As the World Bank prepares to pick a new chief in April to replace outgoing President Robert Zoellick, the Washington-based group now has a good opportunity to think about what course it should take in line with changing economic realities.
|World Bank President Robert Zoellick [File photo]|
Whoever becomes the new president should continue the reforms that began under Zoellick's leadership.
Over the past five years, the World Bank has pooled a great deal of resources to help developing countries cope with the global financial crisis, boost growth and alleviate poverty.
Moreover, the World Bank has given developing countries a stronger voice in the world arena, allowing them to adapt to changes in an era of globalization and diversification.
"The real challenge for the successor will be whether he or she can continue the World Bank's transition," said Liu Qiao, a professor of finance and economics at Peking University.

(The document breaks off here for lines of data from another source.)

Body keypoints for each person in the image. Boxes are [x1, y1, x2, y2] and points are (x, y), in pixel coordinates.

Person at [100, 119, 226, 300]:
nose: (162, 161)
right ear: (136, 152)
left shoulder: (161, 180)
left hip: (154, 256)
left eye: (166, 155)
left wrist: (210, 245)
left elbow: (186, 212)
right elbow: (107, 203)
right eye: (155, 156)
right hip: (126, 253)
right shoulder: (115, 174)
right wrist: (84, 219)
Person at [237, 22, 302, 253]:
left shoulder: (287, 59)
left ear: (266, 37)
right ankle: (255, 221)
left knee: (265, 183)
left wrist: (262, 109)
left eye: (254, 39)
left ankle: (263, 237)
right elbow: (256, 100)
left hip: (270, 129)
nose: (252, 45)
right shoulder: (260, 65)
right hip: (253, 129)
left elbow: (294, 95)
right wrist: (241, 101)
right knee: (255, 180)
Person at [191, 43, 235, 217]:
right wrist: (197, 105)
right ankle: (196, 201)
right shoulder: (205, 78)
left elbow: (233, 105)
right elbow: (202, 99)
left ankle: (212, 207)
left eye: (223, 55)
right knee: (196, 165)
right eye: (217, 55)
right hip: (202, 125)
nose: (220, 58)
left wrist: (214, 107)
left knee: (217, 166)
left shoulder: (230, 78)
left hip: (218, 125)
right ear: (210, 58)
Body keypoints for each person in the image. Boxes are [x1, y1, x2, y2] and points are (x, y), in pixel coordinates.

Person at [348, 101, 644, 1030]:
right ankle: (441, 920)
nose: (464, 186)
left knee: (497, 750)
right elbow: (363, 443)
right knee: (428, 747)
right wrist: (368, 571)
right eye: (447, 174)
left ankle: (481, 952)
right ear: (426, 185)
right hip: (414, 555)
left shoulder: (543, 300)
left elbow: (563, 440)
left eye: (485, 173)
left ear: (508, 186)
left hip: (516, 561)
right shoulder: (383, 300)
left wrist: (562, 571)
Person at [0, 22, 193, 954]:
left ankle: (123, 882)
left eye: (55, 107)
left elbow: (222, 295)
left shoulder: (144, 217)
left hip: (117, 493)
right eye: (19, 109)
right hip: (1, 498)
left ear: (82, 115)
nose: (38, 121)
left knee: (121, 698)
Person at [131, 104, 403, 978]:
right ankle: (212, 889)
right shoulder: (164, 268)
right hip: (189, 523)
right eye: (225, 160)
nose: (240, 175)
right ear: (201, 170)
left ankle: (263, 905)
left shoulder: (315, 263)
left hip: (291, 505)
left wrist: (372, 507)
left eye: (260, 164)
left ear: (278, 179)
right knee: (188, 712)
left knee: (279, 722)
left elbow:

A great many things have changed since the World Bank was established in 1945, a time when the United States was the primary growth engine for the post-war world economy.
Contributions to the world's gross domestic product (GDP) growth by developed countries fell to about 30 percent in 2010 from 88.6 percent in 1990, according to data from the International Monetary Fund (IMF).
In contrast, developing economies, particularly Brazil, Russia, India, China and South Africa, contributed about 60 percent to the world's economic growth in 2010.
"Increased representation for developing countries in the World Bank has been driven by such changes," Liu said.
The World Bank endorsed a 3.13-percentage-point shift in voting power toward developing countries, bringing them to a collective total of 47.19 percent.
Zhao Xijun, deputy dean of the School of Finance at Renmin University, said the amount of influence that developing countries have in the World Bank does not yet match their actual status in the world economy.
He said emerging economies are more willing to enhance cooperation and speak with one voice on international issues, thus creating pressure for the World Bank to accelerate reforms.
"If the World Bank fails to proceed with structural reforms, it risks undermining its capacity or even marginalizing itself in the international arena," he said.